(Sobre este ejercicio):
Escribe cómo sigue el texto sobre Michael J. Fox y su vida con el Parkinson, empezando justo después de su última frase.

(Texto del ejercicio):
+ + + + + + +

Con la misma franqueza que lo ha caracterizado en las últimas décadas, Michael J. Fox ha vuelto a conmover al mundo. En una profunda entrevista con The Sunday Times, el actor que dio vida al inolvidable Marty McFly en «Volver al Futuro» habló sin tapujos sobre su convivencia de 35 años con la enfermedad de Parkinson y compartió su perspectiva sobre la muerte.
Diagnosticado a los 29 años, en la cúspide de su fama, Fox ha enfrentado este «trastorno neurológico que afecta el movimiento y el equilibrio» con una valentía pública que lo ha convertido en un símbolo de lucha y esperanza. Sin embargo, en esta ocasión, sus palabras abordaron el tema con una serena honestidad.
«Me gustaría simplemente no despertar un día»
Al ser cuestionado sobre cómo visualiza el final de su vida, el actor respondió con un deseo marcado por la paz y la ausencia de drama. “Sería genial. No quiero que sea dramático. No quiero tropezar con los muebles y golpearme la cabeza”, confesó.
Esta reflexión no surge desde un lugar de derrota, sino como parte de la comprensión profunda que tiene sobre su condición. Fox explicó la complejidad del Parkinson, señalando: “No hay una línea de tiempo, no hay una serie de etapas por las que pasas… Es mucho más misterioso y enigmático”.

+ + + + + + +

(Fragmentos de datos):
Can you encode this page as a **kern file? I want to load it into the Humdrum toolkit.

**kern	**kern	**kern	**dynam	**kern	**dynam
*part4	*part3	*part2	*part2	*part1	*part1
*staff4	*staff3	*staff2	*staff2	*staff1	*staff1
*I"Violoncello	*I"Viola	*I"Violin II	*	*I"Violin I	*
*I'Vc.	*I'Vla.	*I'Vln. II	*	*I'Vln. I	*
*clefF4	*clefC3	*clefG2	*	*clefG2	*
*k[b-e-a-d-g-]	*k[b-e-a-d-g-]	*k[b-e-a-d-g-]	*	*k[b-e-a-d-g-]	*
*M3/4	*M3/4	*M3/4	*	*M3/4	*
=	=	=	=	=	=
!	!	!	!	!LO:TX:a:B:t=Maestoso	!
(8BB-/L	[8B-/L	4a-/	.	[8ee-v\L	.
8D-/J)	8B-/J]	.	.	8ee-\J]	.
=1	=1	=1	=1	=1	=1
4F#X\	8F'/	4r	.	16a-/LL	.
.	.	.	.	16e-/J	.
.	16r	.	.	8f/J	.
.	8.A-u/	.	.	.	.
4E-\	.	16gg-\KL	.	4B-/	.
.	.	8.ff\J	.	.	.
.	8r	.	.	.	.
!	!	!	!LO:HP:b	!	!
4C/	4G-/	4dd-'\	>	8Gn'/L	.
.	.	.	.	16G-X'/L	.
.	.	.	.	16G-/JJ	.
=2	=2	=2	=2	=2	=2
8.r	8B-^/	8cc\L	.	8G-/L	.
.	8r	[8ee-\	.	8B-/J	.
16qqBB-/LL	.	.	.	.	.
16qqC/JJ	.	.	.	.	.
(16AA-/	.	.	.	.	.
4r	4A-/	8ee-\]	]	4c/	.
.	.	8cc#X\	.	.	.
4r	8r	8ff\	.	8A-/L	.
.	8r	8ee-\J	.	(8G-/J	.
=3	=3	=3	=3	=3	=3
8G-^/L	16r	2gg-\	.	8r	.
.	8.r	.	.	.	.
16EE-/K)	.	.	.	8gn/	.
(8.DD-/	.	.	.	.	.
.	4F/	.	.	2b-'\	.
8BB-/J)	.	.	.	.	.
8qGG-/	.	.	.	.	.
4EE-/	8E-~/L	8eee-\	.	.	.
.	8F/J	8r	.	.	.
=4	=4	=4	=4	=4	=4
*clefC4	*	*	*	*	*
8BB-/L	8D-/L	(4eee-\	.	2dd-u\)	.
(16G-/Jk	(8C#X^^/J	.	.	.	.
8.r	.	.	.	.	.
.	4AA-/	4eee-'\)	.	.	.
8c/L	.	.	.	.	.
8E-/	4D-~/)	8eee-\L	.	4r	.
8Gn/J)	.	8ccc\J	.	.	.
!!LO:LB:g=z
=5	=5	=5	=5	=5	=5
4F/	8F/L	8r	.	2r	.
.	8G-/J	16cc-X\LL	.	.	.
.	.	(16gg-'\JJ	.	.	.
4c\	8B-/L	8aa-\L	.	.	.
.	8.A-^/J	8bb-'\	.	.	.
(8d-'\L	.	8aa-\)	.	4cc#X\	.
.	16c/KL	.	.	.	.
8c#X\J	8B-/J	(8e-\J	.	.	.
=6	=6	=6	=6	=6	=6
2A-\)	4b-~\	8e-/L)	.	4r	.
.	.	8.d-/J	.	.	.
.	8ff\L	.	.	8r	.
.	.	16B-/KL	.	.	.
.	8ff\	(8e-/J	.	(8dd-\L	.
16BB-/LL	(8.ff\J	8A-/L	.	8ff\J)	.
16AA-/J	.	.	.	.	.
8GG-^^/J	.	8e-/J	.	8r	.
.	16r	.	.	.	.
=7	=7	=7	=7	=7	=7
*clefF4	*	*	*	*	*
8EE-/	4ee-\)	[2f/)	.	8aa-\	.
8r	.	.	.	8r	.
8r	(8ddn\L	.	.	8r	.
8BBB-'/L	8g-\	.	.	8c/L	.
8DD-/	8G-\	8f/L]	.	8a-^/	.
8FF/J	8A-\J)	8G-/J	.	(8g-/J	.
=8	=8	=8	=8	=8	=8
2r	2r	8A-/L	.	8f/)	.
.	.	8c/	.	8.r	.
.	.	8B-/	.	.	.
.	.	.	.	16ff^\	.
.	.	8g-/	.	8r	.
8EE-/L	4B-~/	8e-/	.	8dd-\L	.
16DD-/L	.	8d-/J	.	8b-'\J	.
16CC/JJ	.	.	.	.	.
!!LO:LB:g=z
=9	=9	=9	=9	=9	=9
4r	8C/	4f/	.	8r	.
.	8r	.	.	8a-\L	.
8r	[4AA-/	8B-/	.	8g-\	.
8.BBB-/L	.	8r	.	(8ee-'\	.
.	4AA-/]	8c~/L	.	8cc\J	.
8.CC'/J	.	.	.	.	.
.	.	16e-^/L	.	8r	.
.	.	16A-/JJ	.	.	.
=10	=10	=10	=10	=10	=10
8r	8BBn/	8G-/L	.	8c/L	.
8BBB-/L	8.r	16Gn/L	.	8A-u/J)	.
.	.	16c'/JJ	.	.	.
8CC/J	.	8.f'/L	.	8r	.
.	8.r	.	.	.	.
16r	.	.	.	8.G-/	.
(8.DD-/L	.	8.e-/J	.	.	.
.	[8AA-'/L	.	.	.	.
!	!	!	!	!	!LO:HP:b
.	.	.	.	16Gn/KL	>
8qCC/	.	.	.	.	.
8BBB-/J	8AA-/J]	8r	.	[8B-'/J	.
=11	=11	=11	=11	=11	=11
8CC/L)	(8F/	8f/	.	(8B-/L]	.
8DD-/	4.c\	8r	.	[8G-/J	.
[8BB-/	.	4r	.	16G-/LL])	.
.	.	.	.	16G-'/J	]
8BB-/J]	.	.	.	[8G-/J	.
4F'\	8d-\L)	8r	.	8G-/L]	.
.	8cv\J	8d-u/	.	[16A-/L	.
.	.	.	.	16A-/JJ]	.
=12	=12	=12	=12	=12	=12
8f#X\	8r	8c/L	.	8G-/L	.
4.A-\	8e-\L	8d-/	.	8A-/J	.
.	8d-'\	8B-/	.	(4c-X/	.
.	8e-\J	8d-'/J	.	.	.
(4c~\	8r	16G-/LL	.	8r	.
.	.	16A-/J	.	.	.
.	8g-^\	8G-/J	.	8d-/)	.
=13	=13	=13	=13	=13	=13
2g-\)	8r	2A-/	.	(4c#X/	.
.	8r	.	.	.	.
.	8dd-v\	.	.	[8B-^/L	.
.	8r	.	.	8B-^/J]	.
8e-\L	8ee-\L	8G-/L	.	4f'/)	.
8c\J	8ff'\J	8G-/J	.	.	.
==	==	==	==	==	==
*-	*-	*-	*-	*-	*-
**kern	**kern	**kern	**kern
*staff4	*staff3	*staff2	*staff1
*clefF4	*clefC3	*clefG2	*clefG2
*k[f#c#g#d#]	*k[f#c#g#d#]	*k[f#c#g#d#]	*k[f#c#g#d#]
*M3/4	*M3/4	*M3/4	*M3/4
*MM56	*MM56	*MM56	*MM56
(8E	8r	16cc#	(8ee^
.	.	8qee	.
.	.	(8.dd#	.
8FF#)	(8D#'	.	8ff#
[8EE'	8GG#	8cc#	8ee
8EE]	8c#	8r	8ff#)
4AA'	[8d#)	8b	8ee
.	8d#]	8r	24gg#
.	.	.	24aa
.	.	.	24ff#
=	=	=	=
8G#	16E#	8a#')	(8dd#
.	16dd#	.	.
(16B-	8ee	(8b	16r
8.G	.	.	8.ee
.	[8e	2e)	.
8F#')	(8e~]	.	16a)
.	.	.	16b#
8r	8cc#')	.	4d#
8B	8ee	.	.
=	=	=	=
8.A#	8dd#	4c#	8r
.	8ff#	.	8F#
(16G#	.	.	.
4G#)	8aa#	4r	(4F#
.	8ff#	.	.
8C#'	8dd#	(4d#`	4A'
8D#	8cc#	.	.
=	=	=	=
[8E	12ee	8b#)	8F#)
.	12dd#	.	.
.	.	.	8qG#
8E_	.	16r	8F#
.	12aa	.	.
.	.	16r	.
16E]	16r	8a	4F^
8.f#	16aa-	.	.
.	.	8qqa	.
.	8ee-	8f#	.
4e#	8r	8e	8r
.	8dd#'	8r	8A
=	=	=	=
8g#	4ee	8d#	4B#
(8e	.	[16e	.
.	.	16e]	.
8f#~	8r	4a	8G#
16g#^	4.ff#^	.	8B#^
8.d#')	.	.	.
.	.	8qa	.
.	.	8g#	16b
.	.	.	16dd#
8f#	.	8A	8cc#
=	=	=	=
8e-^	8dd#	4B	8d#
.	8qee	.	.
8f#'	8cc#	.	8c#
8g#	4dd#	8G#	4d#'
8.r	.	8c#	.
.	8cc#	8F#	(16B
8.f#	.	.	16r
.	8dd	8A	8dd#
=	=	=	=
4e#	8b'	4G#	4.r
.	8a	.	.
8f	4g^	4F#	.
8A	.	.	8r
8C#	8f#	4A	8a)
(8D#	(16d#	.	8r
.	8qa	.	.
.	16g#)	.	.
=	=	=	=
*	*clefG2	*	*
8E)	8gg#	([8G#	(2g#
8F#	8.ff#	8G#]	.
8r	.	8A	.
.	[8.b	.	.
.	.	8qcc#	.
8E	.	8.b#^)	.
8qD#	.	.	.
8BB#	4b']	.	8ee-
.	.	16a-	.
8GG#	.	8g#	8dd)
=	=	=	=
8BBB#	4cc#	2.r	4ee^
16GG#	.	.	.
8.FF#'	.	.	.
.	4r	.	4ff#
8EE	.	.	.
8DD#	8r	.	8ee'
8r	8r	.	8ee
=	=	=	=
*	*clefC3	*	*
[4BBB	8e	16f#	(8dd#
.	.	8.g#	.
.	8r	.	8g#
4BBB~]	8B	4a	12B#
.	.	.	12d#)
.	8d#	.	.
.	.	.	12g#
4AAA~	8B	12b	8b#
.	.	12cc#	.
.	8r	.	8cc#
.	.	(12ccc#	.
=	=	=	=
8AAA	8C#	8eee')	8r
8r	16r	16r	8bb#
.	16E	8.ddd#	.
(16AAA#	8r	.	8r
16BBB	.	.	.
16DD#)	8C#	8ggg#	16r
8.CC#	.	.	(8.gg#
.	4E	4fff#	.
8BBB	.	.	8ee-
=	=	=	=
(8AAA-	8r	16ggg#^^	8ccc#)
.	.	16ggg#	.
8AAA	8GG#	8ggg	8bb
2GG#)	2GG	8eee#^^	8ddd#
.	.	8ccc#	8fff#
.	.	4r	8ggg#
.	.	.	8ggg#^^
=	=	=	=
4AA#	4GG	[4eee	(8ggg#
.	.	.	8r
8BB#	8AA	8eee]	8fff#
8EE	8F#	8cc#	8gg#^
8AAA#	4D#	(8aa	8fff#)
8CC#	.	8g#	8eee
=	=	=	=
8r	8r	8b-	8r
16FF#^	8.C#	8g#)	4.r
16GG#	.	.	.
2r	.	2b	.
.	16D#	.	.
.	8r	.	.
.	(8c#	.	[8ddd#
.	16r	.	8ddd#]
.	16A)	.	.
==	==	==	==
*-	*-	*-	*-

+ + + + + + +

(Respuesta al problema):
La trayectoria de Fox es un testimonio de fuerza. Desde su salto a la fama como Alex P. Keaton en «Family Ties» —rol que le valió tres premios Emmy— hasta el estrellato global con «Volver al Futuro», su carrera siempre fue ascendente.
A pesar del diagnóstico en 1991, no se detuvo. Continuó protagonizando la exitosa comedia «Spin City» y, en 1998, decidió hacer público su padecimiento. Desde entonces, volcó su energía en la Michael J. Fox Foundation, la organización sin fines de lucro que ha recaudado más de 2,000 millones de dólares para la investigación del Parkinson.
Además de su incansable activismo, Fox es autor de varios libros donde narra su vida y su lucha, siempre con un notable optimismo y sentido del humor.
Hoy, a los 63 años, sus palabras sobre la muerte no son más que otra lección de dignidad. Son la reflexión de un hombre que, tras vivir décadas con una enfermedad impredecible, anhela un final tranquilo para una vida extraordinariamente intensa y llena de propósito.